:: TEXT SHOWN ::
We threw together a suitcase for the overnight and a cooler with our lunch for the next day, and off we went.

We arrived at the hotel about 9:30 and we felt pretty comfortable that the hotel was, indeed, taking precautions. The person at the front desk had her mask under her nose (really, people?) but she was behind Plexiglas, so I opted not to say anything. (I did include it in my “how was your stay?” feedback.) Once in the room, before we unpacked a thing or sat down, I wiped down every single surface we might touch and sprayed everything (especially the bedding) with Lysol. It was only then that I felt a bit more relaxed.

Staying in a hotel was something we once took for granted and never really thought about. I look forward to a time when we can be more comfortable traveling, although, admittedly, I might always be packing the Lysol from now on! For those who might think I went overboard or shouldn’t be so freaked out, we’ve been so careful for so long, I just would hate to drop my guard at this point. With one vaccine under my belt, I see the light at the end of the tunnel and want us all to make it there.

Stay tuned for details from the appointments… and stay safe, everyone!

IMDb: The Sanitizer (2020)

Hot Shots!

I am completely grateful and relieved to have received my first COVID vaccine shot today. I’m not normally one to rush to a vaccine; I rarely get the flu shot, I haven’t received the shingles vaccine, etc. But this one is different, and I am blessed to have had the opportunity to get my shot.

:: DATA LISTING ::
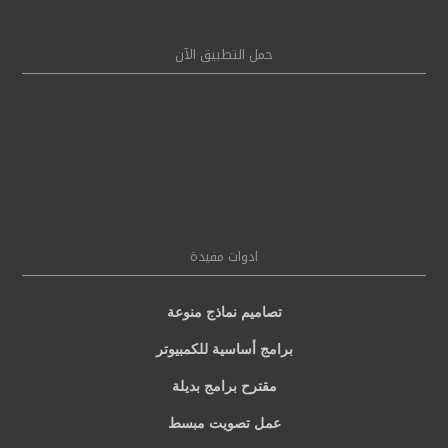
حمل التطبيق الآن
ادوات مفيدة
تصاميم نماذج منوعة
برامج أساسية للكمبيوتر
مقترح برامج بديلة
عمل تصويت مبسط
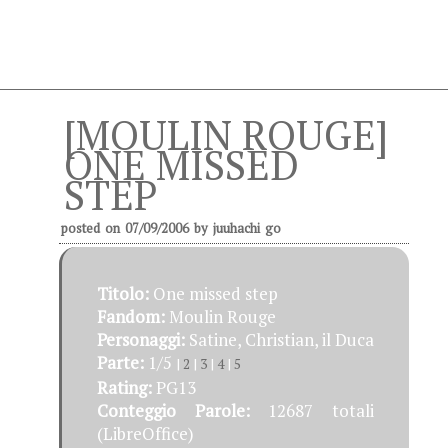
[MOULIN ROUGE]
ONE MISSED
STEP
posted on
07/09/2006
by
juuhachi go
Titolo:
One missed step
Fandom:
Moulin Rouge
Personaggi:
Satine, Christian, il Duca
Parte:
1/5
|
2
|
3
|
4
|
5
Rating:
PG13
Conteggio Parole:
12687 totali
(LibreOffice)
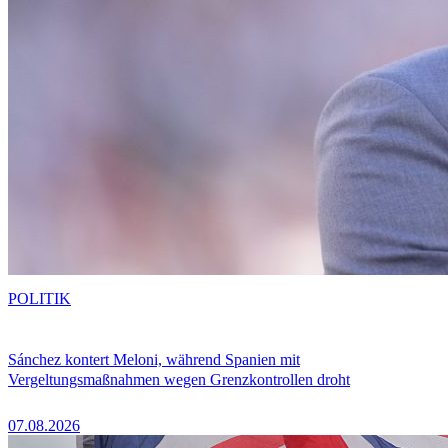
POLITIK
Sánchez kontert Meloni, während Spanien mit
Vergeltungsmaßnahmen wegen Grenzkontrollen droht
07.08.2026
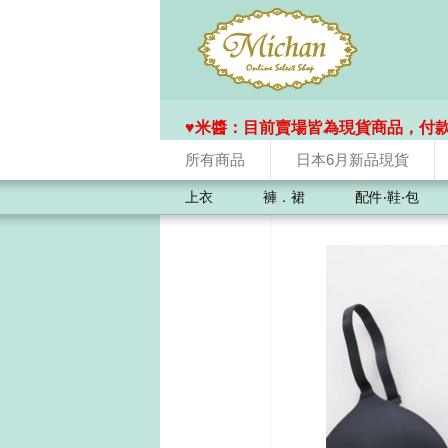
♥️米醬：目前賣場皆為現貨商品，付
所有商品
日本6月新品現貨
上衣
褲．裙
配件‧鞋‧包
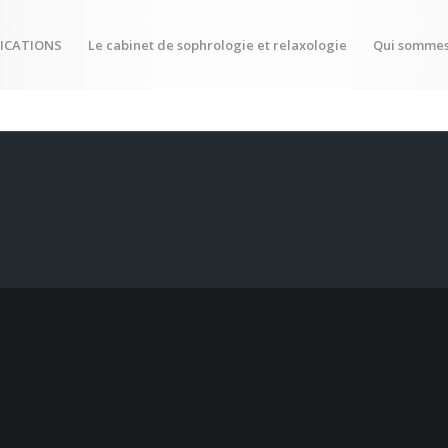
FICATIONS
Le cabinet de sophrologie et relaxologie
Qui sommes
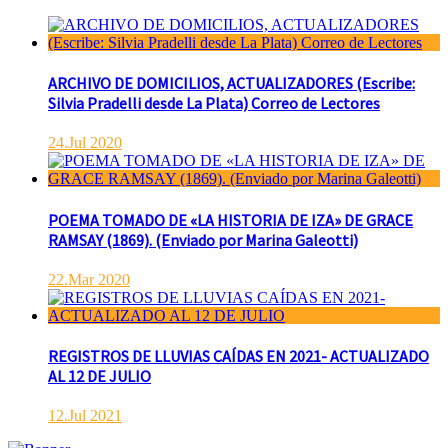
ARCHIVO DE DOMICILIOS, ACTUALIZADORES (Escribe:
Silvia Pradelli desde La Plata) Correo de Lectores
24.Jul 2020
POEMA TOMADO DE «LA HISTORIA DE IZA» DE GRACE
RAMSAY (1869). (Enviado por Marina Galeotti)
22.Mar 2020
REGISTROS DE LLUVIAS CAÍDAS EN 2021- ACTUALIZADO
AL 12 DE JULIO
12.Jul 2021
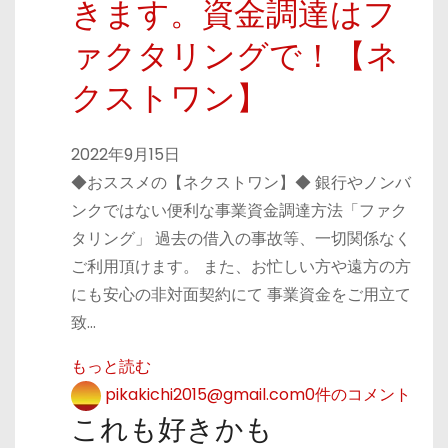
きます。資金調達はフ
ァクタリングで！【ネ
クストワン】
2022年9月15日
◆おススメの【ネクストワン】◆ 銀行やノンバ
ンクではない便利な事業資金調達方法「ファク
タリング」 過去の借入の事故等、一切関係なく
ご利用頂けます。 また、お忙しい方や遠方の方
にも安心の非対面契約にて 事業資金をご用立て
致…
もっと読む
pikakichi2015@gmail.com
0件のコメント
これも好きかも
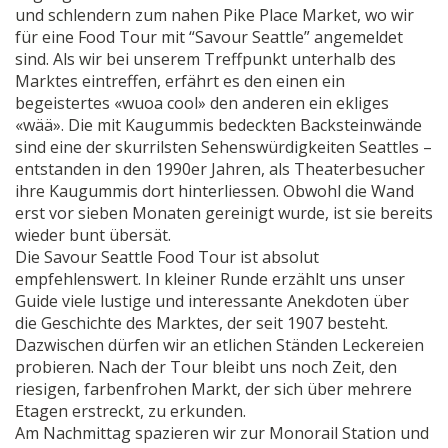
und schlendern zum nahen Pike Place Market, wo wir
für eine Food Tour mit “Savour Seattle” angemeldet
sind. Als wir bei unserem Treffpunkt unterhalb des
Marktes eintreffen, erfährt es den einen ein
begeistertes «wuoa cool» den anderen ein ekliges
«wää». Die mit Kaugummis bedeckten Backsteinwände
sind eine der skurrilsten Sehenswürdigkeiten Seattles –
entstanden in den 1990er Jahren, als Theaterbesucher
ihre Kaugummis dort hinterliessen. Obwohl die Wand
erst vor sieben Monaten gereinigt wurde, ist sie bereits
wieder bunt übersät.
Die Savour Seattle Food Tour ist absolut
empfehlenswert. In kleiner Runde erzählt uns unser
Guide viele lustige und interessante Anekdoten über
die Geschichte des Marktes, der seit 1907 besteht.
Dazwischen dürfen wir an etlichen Ständen Leckereien
probieren. Nach der Tour bleibt uns noch Zeit, den
riesigen, farbenfrohen Markt, der sich über mehrere
Etagen erstreckt, zu erkunden.
Am Nachmittag spazieren wir zur Monorail Station und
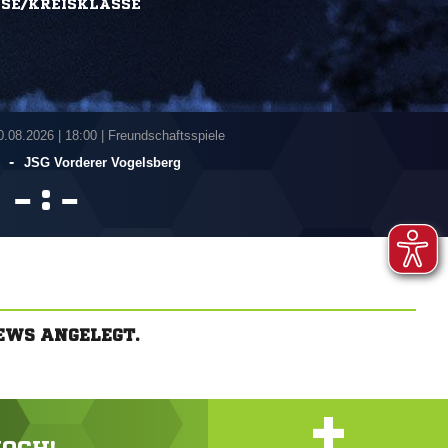
SSE/KREISKLASSE
0.08.2026
|
18:00 | Freundschaftsspiele
-
JSG Vorderer Vogelsberg
:


EWS ANGELEGT.
+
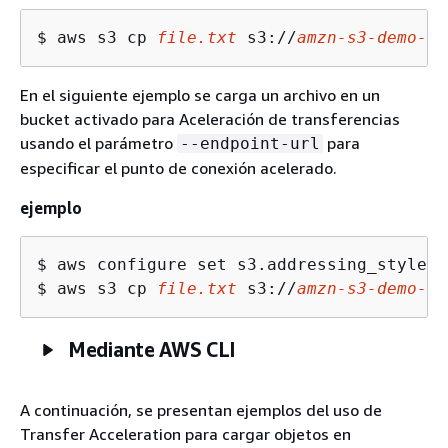
$ 
aws s3 cp 
file.txt
 s3://
amzn
-s
3
-demo-bu
En el siguiente ejemplo se carga un archivo en un
bucket activado para Aceleración de transferencias
usando el parámetro
para
--endpoint-url
especificar el punto de conexión acelerado.
ejemplo
$ 
$ 
aws s3 cp 
file.txt
 s3://
amzn
-s
3
-demo-bu
Mediante AWS CLI
A continuación, se presentan ejemplos del uso de
Transfer Acceleration para cargar objetos en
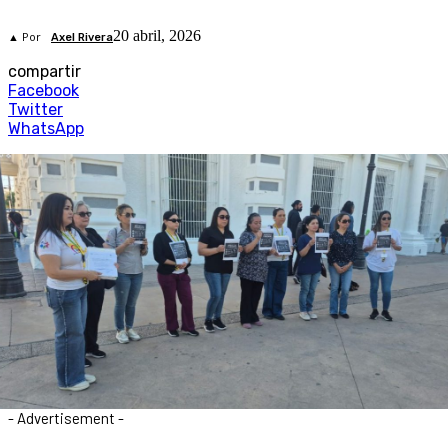
20 abril, 2026
▲ Por
Axel Rivera
compartir
Facebook
Twitter
WhatsApp
- Advertisement -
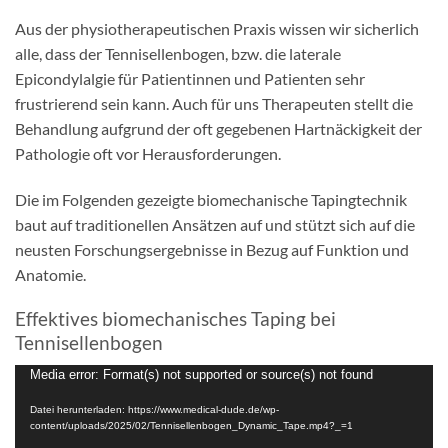
Aus der physiotherapeutischen Praxis wissen wir sicherlich
alle, dass der Tennisellenbogen, bzw. die laterale
Epicondylalgie für Patientinnen und Patienten sehr
frustrierend sein kann. Auch für uns Therapeuten stellt die
Behandlung aufgrund der oft gegebenen Hartnäckigkeit der
Pathologie oft vor Herausforderungen.
Die im Folgenden gezeigte biomechanische Tapingtechnik
baut auf traditionellen Ansätzen auf und stützt sich auf die
neusten Forschungsergebnisse in Bezug auf Funktion und
Anatomie.
Effektives biomechanisches Taping bei
Tennisellenbogen
Video-
Media error: Format(s) not supported or source(s) not found
Player
Datei herunterladen: https://www.medical-dude.de/wp-
content/uploads/2025/02/Tennisellenbogen_Dynamic_Tape.mp4?_=1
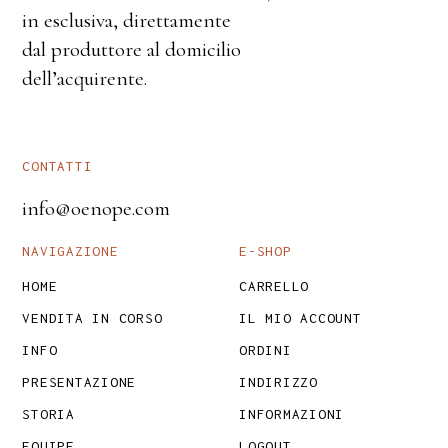
in esclusiva, direttamente
dal produttore al domicilio
dell’acquirente.
CONTATTI
info@oenope.com
NAVIGAZIONE
E-SHOP
HOME
CARRELLO
VENDITA IN CORSO
IL MIO ACCOUNT
INFO
ORDINI
PRESENTAZIONE
INDIRIZZO
STORIA
INFORMAZIONI
EQUIPE
LOGOUT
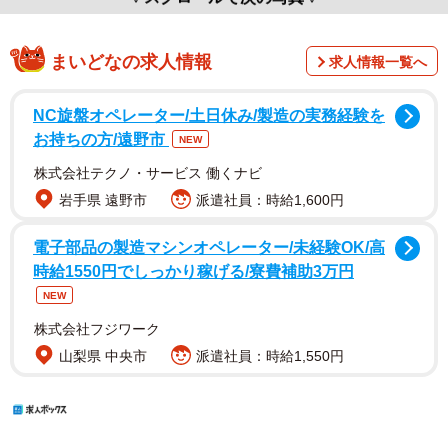
まいどなの求人情報
求人情報一覧へ
NC旋盤オペレーター/土日休み/製造の実務経験を
お持ちの方/遠野市
NEW
株式会社テクノ・サービス 働くナビ
岩手県 遠野市
派遣社員：時給1,600円
電子部品の製造マシンオペレーター/未経験OK/高
時給1550円でしっかり稼げる/寮費補助3万円
NEW
株式会社フジワーク
山梨県 中央市
派遣社員：時給1,550円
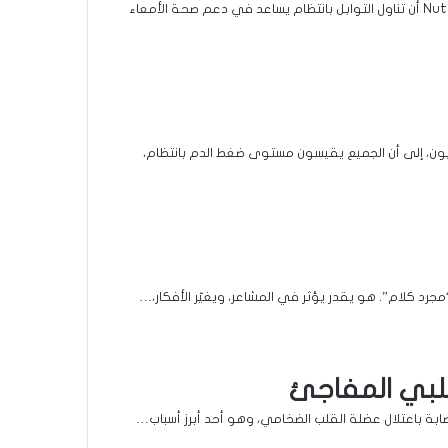
كتب وجدي نعمان أظهرت دراسة حديثة نشرتها مجلة Nutrition Reviews أن تناول التوابل بانتظام يساعد في دعم صحة الأمعاء
ون، إلى أن الجميع يقيسون مستوى ضغط الدم بانتظام،
مجرد كلام”. هو يقدر يؤثر في المشاعر، ويغيّر الأفكار،…
قلبي المفاجئ
ة باعتلال عضلة القلب الضخامي، وهو أحد أبرز أسباب…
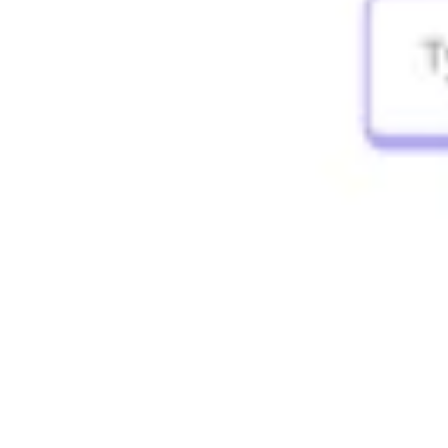
Agile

:: TASK LIST ::
[a] In the excerpt, about what time did the travelers arrive at the hotel?
[b] Echo the stretch of the excerpt from "Stay tuned for" through "get my shot.".

:: LIST OF ANSWERS ::
[a] About 9:30.

[b]
Stay tuned for details from the appointments… and stay safe, everyone!

IMDb: The Sanitizer (2020)

Hot Shots!

I am completely grateful and relieved to have received my first COVID vaccine shot today. I’m not normally one to rush to a vaccine; I rarely get the flu shot, I haven’t received the shingles vaccine, etc. But this one is different, and I am blessed to have had the opportunity to get my shot.